Reductions: Health insurerance will no longer pay for taxi rides to out-patient treatment. Sterilization for non-medical related reasons has been cut entirely from the budget and coverage for fertilization will be limited. Subsidies for glasses and other sight aids will only be covered for patients under 18 years and for the severely handicapped. The previously paid birth and death supplements (although not the medical costs related to having a child) will be cut in the future. And patients will have to pay for a broad series of prescription-free medicine instead of relying on subsidies from their insurer.
Patients: Patients who can prove they have taken advantage of preventive care may receive a financial bonus from insurers. Out-patient treatment within the EU will be covered, but for a hospital stay approval from the insurer is required.

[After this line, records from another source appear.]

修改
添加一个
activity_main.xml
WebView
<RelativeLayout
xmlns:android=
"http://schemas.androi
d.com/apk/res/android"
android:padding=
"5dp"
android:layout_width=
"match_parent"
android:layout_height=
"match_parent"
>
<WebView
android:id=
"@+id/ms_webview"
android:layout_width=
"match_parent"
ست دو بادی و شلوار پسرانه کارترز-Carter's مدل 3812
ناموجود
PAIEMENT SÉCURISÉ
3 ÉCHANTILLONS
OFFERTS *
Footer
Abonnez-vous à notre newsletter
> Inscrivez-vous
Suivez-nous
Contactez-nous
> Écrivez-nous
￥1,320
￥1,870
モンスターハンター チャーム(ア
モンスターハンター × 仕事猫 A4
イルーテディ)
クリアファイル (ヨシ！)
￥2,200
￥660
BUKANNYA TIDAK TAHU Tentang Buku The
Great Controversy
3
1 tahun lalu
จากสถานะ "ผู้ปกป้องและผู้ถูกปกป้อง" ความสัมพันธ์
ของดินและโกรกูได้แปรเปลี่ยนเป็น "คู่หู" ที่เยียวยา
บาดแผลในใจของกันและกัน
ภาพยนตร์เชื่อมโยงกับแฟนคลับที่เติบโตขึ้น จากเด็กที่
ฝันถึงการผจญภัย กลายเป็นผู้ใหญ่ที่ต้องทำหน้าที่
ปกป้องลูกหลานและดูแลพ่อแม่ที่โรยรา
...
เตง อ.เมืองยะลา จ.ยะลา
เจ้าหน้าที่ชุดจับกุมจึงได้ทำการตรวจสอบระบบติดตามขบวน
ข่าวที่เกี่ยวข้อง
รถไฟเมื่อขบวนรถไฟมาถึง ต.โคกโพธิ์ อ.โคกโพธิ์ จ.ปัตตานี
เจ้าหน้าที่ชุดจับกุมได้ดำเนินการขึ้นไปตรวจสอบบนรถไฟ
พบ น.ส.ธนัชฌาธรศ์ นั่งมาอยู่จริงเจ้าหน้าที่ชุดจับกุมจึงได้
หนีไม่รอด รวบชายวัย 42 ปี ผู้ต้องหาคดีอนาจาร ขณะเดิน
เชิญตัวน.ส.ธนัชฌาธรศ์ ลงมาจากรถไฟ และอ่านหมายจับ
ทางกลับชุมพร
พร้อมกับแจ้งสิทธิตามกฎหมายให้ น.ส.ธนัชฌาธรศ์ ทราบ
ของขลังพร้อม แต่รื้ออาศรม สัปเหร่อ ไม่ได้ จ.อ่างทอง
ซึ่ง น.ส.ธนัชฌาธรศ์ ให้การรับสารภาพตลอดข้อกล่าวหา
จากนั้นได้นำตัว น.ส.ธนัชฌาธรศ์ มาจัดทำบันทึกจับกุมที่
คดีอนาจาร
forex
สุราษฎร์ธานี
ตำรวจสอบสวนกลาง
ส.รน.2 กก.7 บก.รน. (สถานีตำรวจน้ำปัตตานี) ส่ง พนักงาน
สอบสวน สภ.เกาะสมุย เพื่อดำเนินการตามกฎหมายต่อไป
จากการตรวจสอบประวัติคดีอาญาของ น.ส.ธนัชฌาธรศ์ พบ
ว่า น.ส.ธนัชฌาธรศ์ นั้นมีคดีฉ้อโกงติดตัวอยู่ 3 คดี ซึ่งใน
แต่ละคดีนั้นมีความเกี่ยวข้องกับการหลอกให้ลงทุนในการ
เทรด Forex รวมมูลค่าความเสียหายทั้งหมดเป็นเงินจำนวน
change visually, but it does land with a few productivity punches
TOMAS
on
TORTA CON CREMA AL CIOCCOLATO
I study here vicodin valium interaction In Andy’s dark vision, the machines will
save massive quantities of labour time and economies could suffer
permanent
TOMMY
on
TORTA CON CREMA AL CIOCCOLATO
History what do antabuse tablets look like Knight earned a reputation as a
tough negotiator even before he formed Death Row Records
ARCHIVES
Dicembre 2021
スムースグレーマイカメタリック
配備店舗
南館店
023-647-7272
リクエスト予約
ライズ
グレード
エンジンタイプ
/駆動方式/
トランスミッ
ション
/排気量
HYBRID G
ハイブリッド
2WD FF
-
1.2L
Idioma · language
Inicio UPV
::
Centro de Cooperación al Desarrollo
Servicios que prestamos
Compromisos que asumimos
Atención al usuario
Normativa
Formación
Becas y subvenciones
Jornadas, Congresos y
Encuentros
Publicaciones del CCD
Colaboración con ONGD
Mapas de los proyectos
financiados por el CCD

Doctors: They will be required to show proof of continuing education otherwise they will suffer disadvantages in reimbursement from the insurers. Insurers must cover doctors’ house visits and hospitals may offer out-patient treatment in a patient’s home.
Pharmaceutical industry: Pharmacies are required to offer medication at the cheapest price available, even for re-imports. Mail order pharmacies are permitted under the new law. Pharmacists may now own up to three branches and there is no longer a fixed price on medication.
Contributions: The current fee requiring a contribution of 14.3 percent of income for employees will be reduced next year to 13.6 and in 2006 to 12.15 percent. The current practice of splitting the costs equally between employer and employee will continue.
Insurers: The reforms are expected to save the insurers up to €9 billion. From that amount they will be able to chop off €3 billion in debts and pay for the reduced contributions. Within four years they will be expected to have completely eliminated their deficits.